🤖 AI Summary
This work addresses the limited modeling efficiency of Masked Diffusion Models (MDMs) for discrete sequence generation, stemming from their fixed decoding order. We propose a training framework that learns the decoding order end-to-end. Our core method establishes an explicit mapping between the decoding order and a multivariate noise schedule, thereby relaxing the conventional invariance assumption of MDM objectives with respect to noise scheduling. The optimization objective is reformulated as a decoding-order-dependent weighted autoregressive loss. We provide theoretical analysis proving that MDMs are equivalent to autoregressive models with learnable decoding orders. Empirical results demonstrate that our framework substantially improves both training efficiency and generation quality, outperforming standard MDMs and representative autoregressive baselines across multiple sequence modeling tasks.
📝 Abstract
Masked Diffusion Models (MDMs) have emerged as one of the most promising paradigms for generative modeling over discrete domains. It is known that MDMs effectively train to decode tokens in a random order, and that this ordering has significant performance implications in practice. This observation raises a fundamental question: can we design a training framework that optimizes for a favorable decoding order?
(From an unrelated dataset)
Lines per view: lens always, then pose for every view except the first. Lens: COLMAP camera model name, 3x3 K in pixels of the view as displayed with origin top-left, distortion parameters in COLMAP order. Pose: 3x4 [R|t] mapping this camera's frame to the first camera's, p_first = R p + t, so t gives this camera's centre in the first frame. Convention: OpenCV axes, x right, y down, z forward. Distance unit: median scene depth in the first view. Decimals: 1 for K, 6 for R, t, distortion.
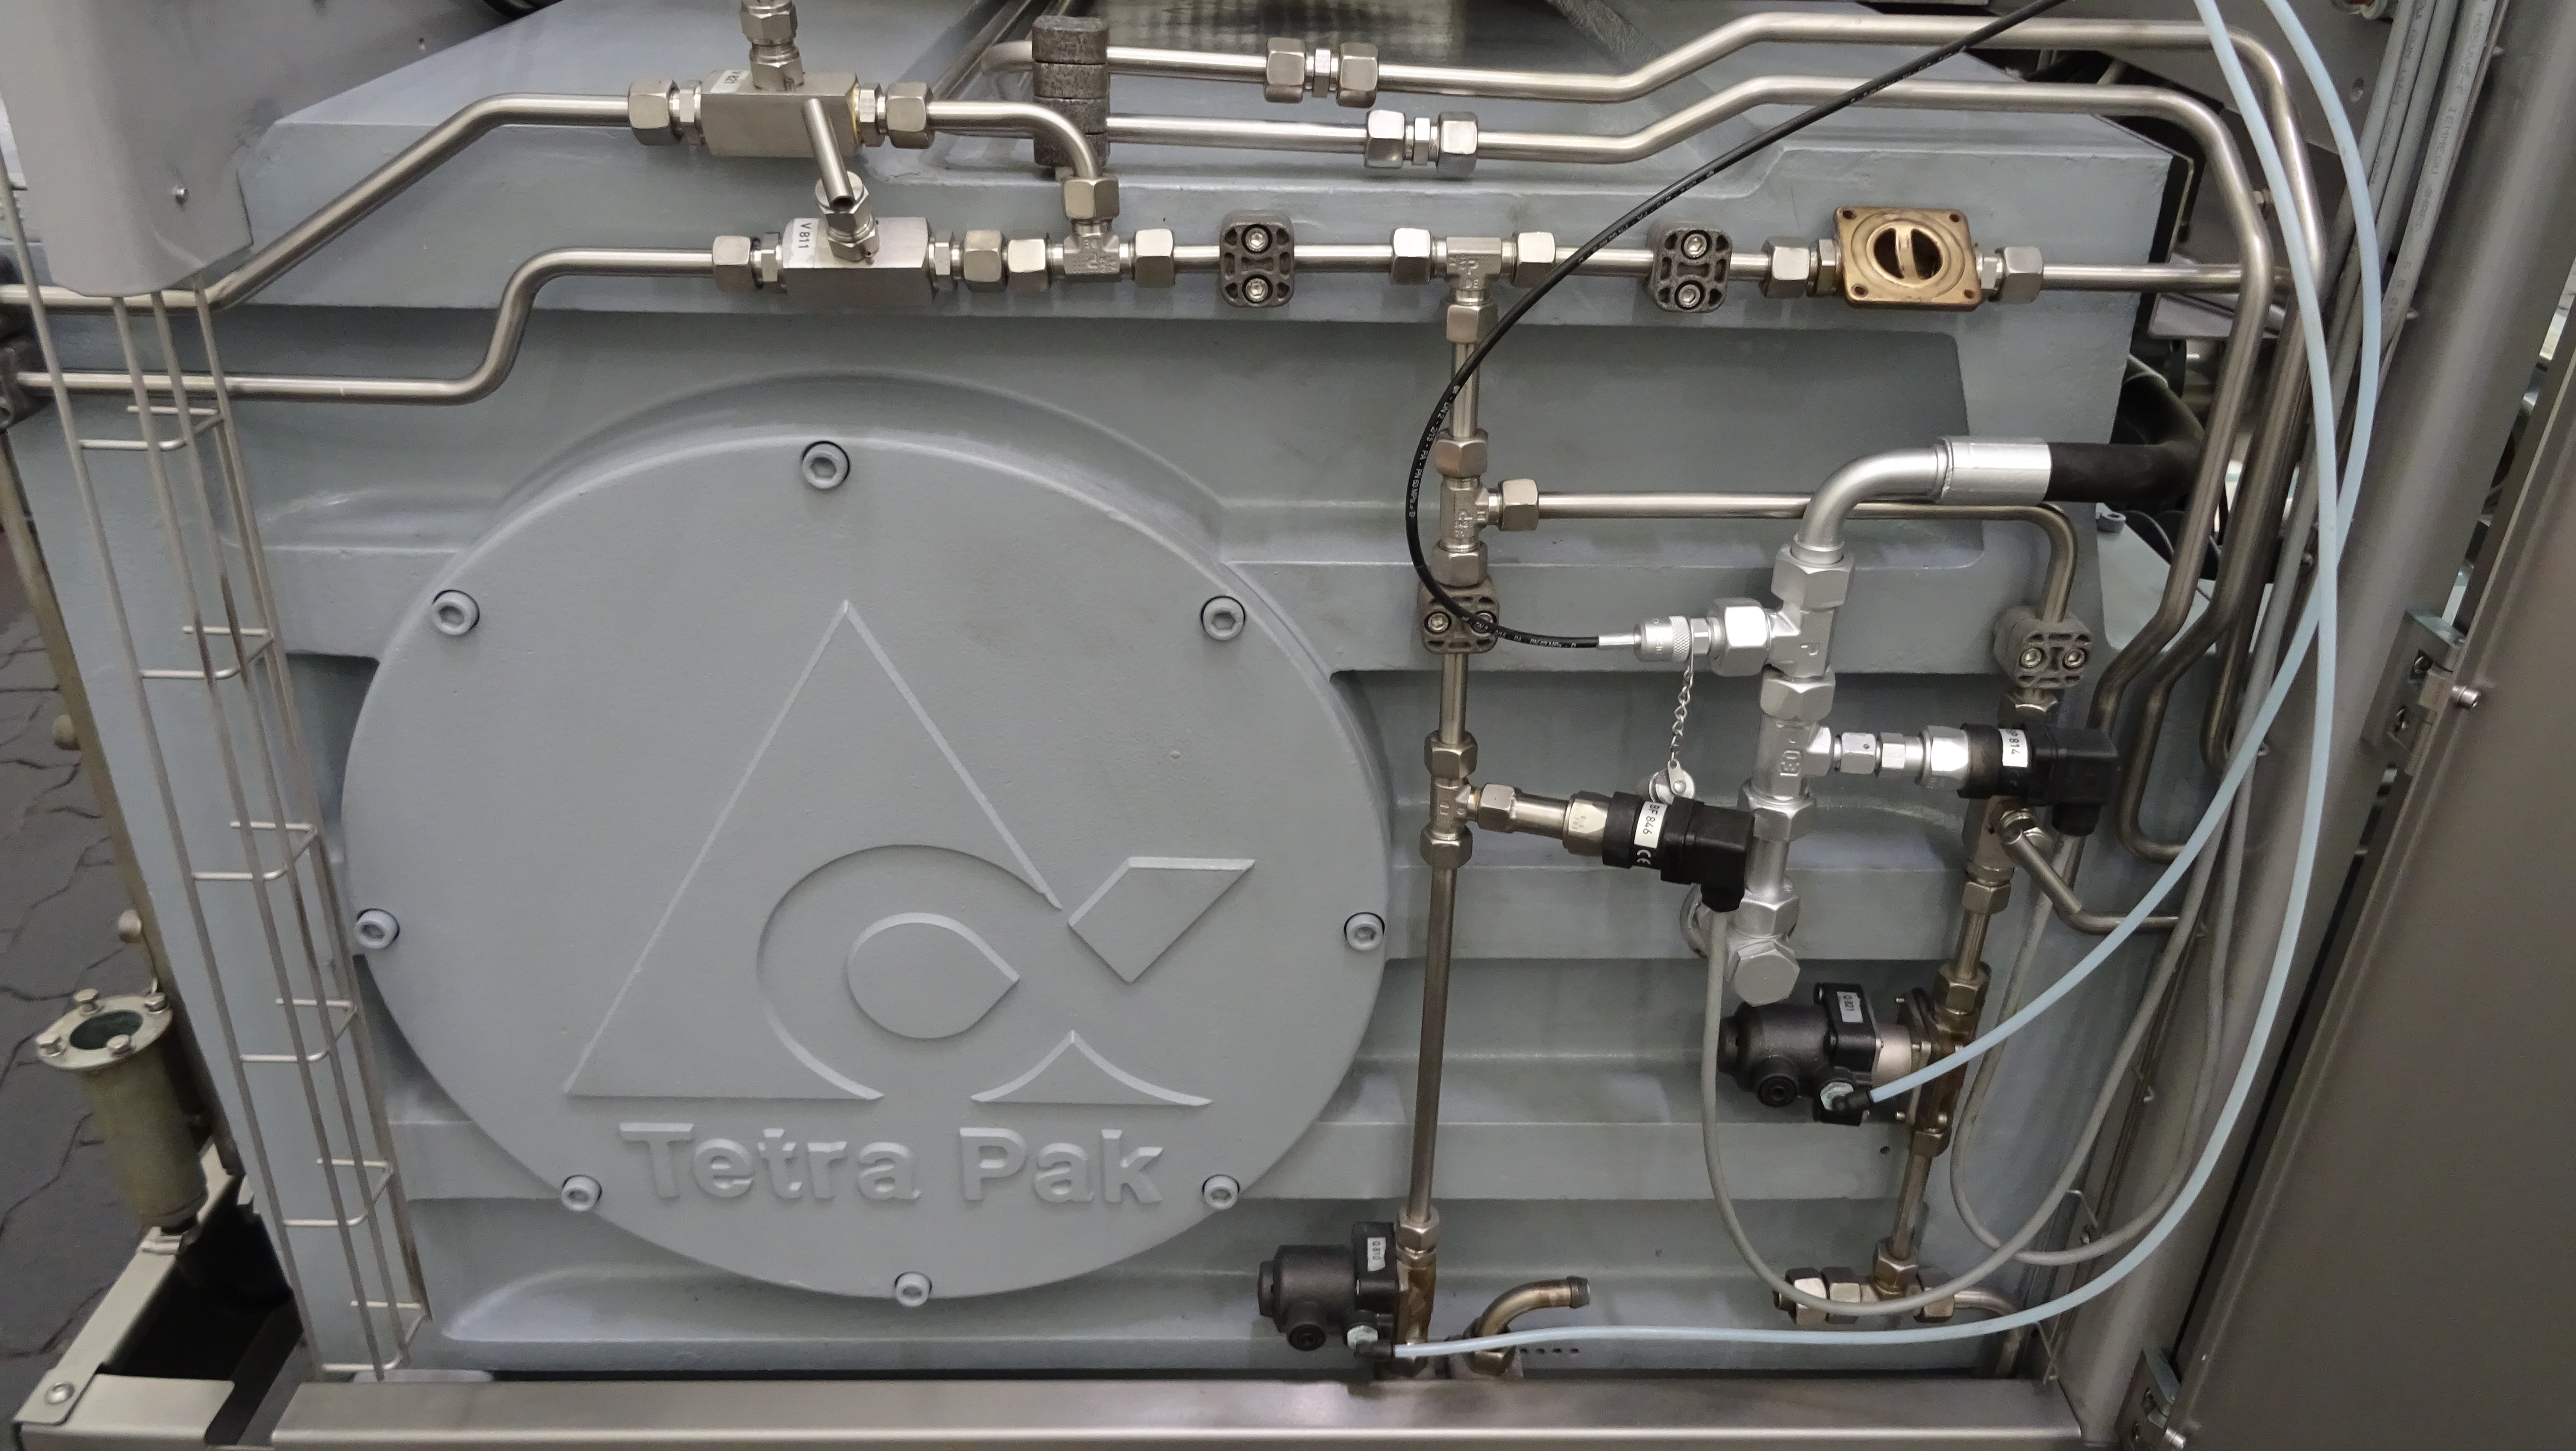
lens RADIAL K [[1855.2, 0, 1288.0], [0, 1855.2, 725.5], [0, 0, 1]] dist [-0.010594, -0.004289]
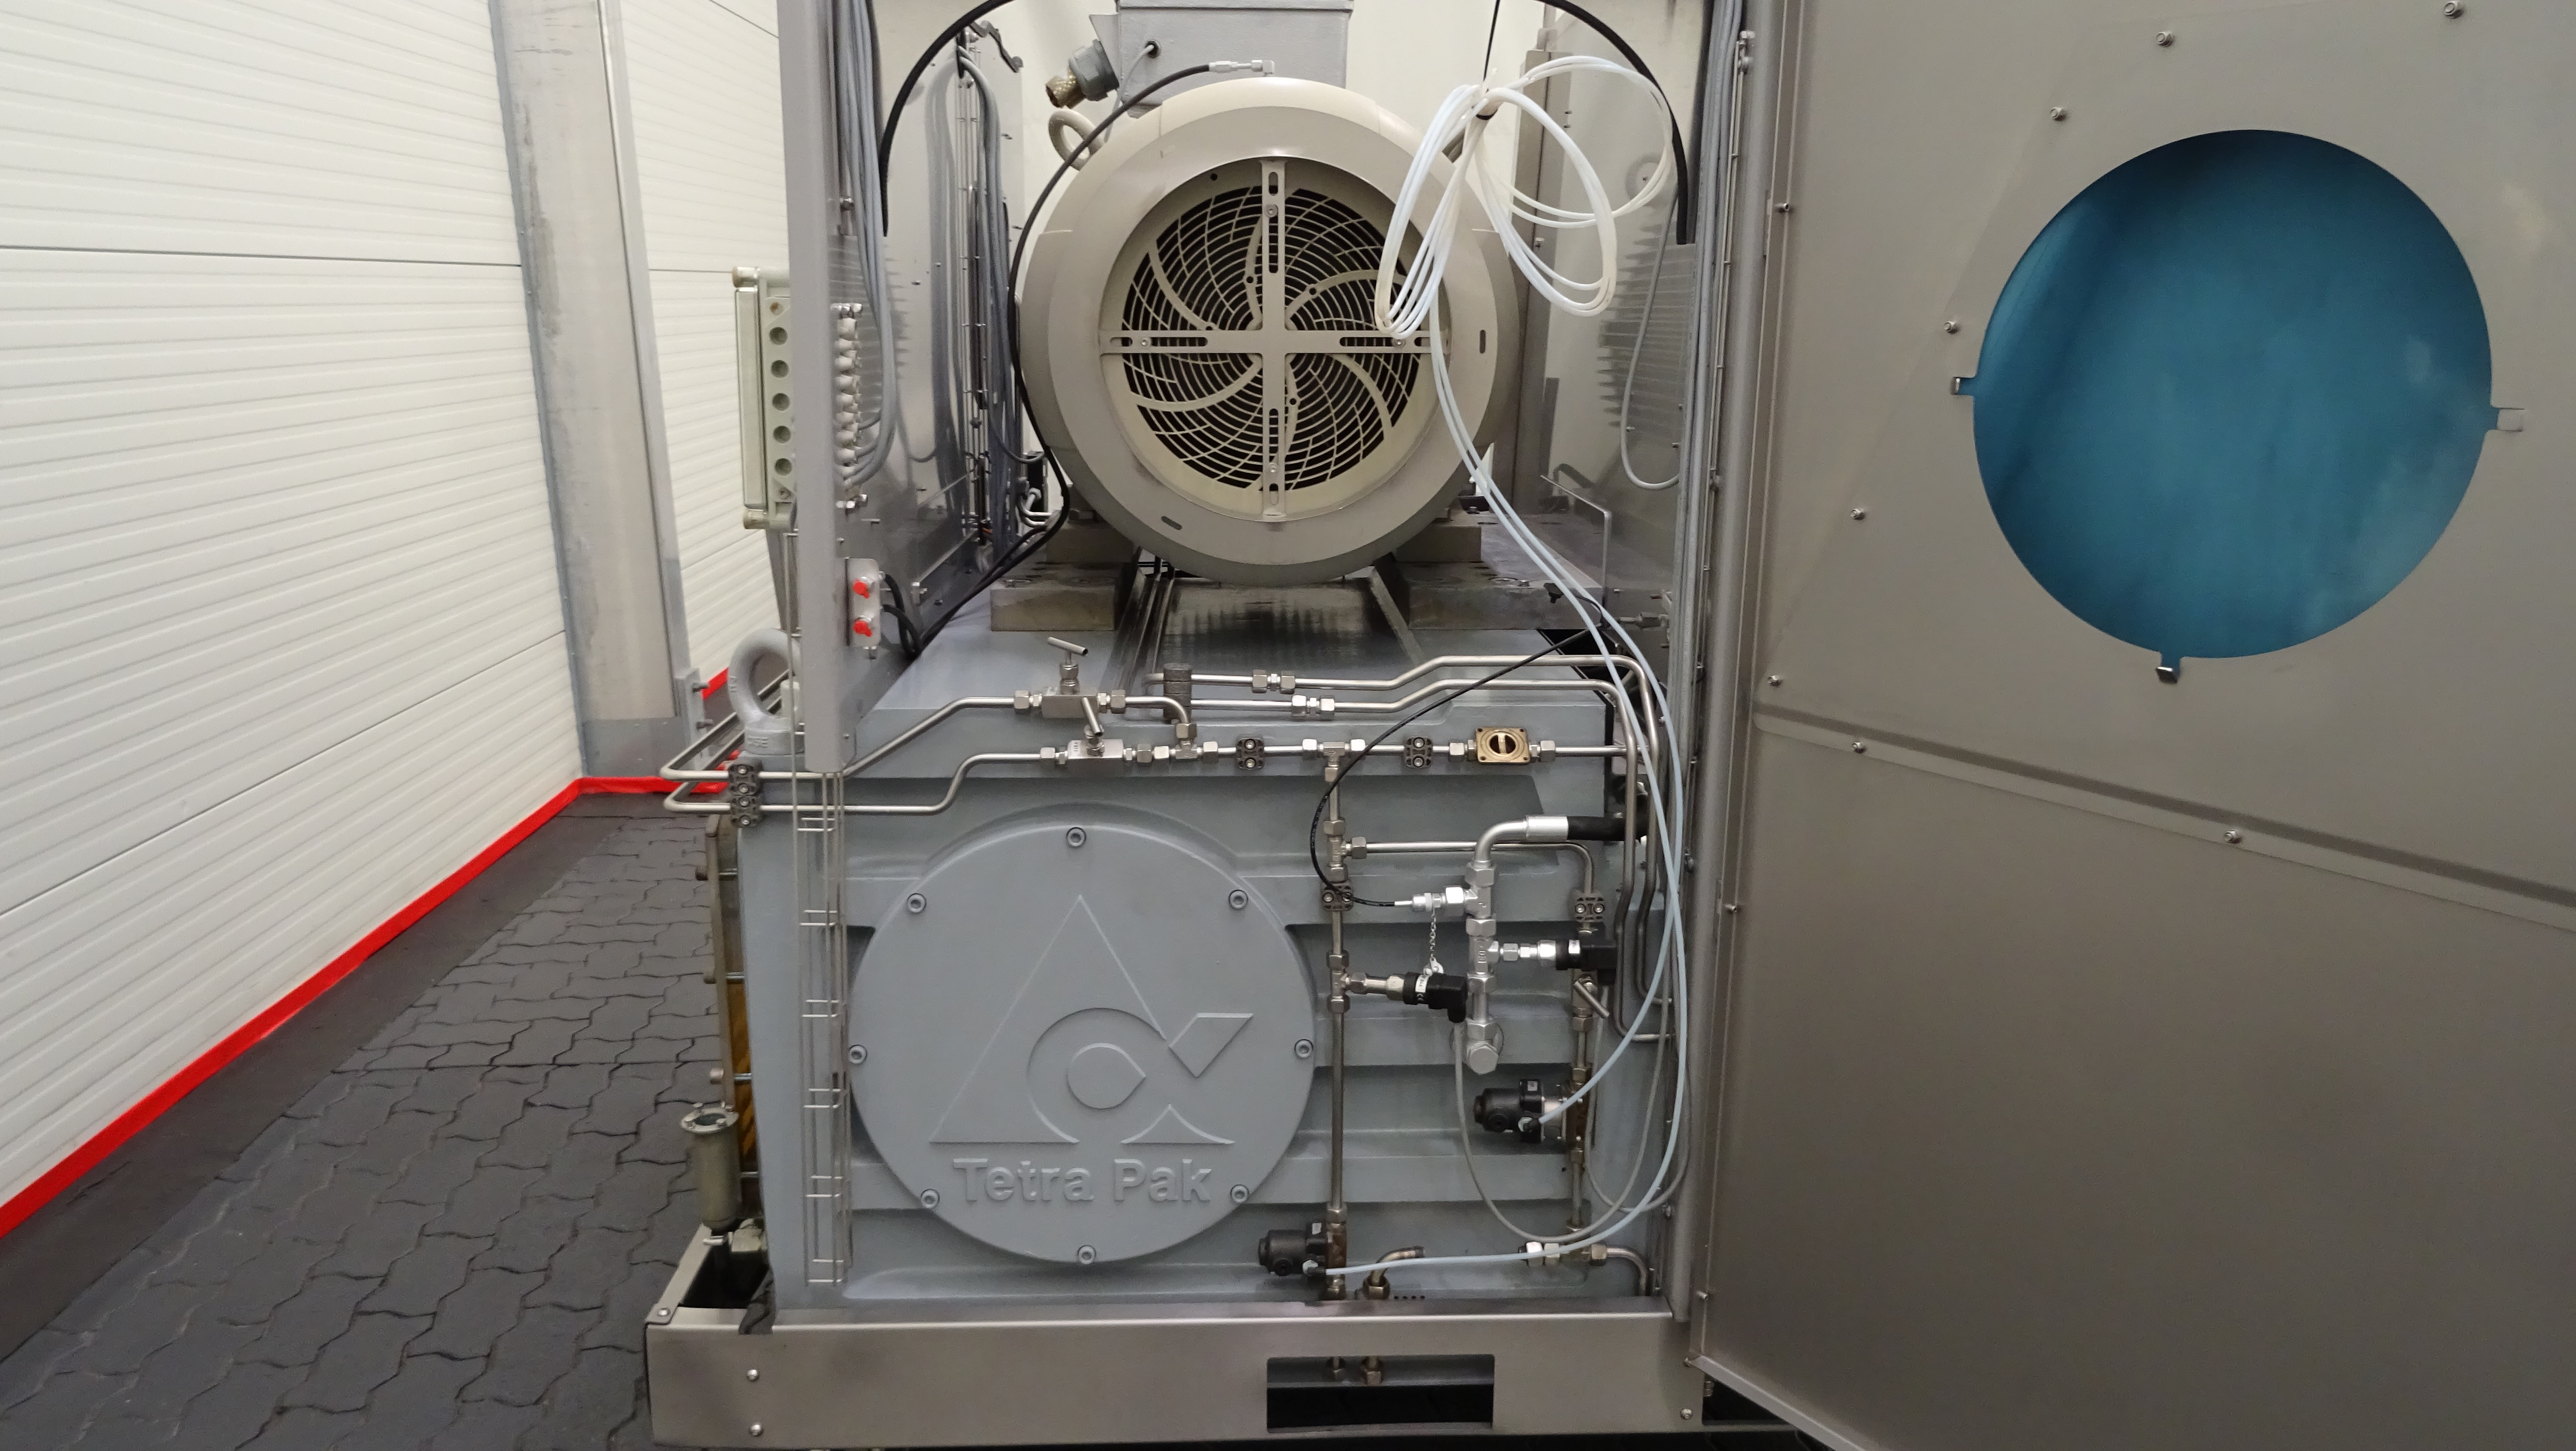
lens RADIAL K [[1855.2, 0, 1288.0], [0, 1855.2, 725.5], [0, 0, 1]] dist [-0.010594, -0.004289]
pose [[0.999740, -0.021273, 0.008244, 0.014176], [0.022717, 0.961612, -0.273471, 0.383836], [-0.002110, 0.273587, 0.961845, -1.364983]]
We answer this in the affirmative, showing that the continuous-time variational objective of MDMs, when equipped with multivariate noise schedules, can identify and optimize for a decoding order during training. We establish a direct correspondence between decoding order and the multivariate noise schedule and show that this setting breaks invariance of the MDM objective to the noise schedule. Furthermore, we prove that the MDM objective decomposes precisely into a weighted auto-regressive losses over these orders, which establishes them as auto-regressive models with learnable orders.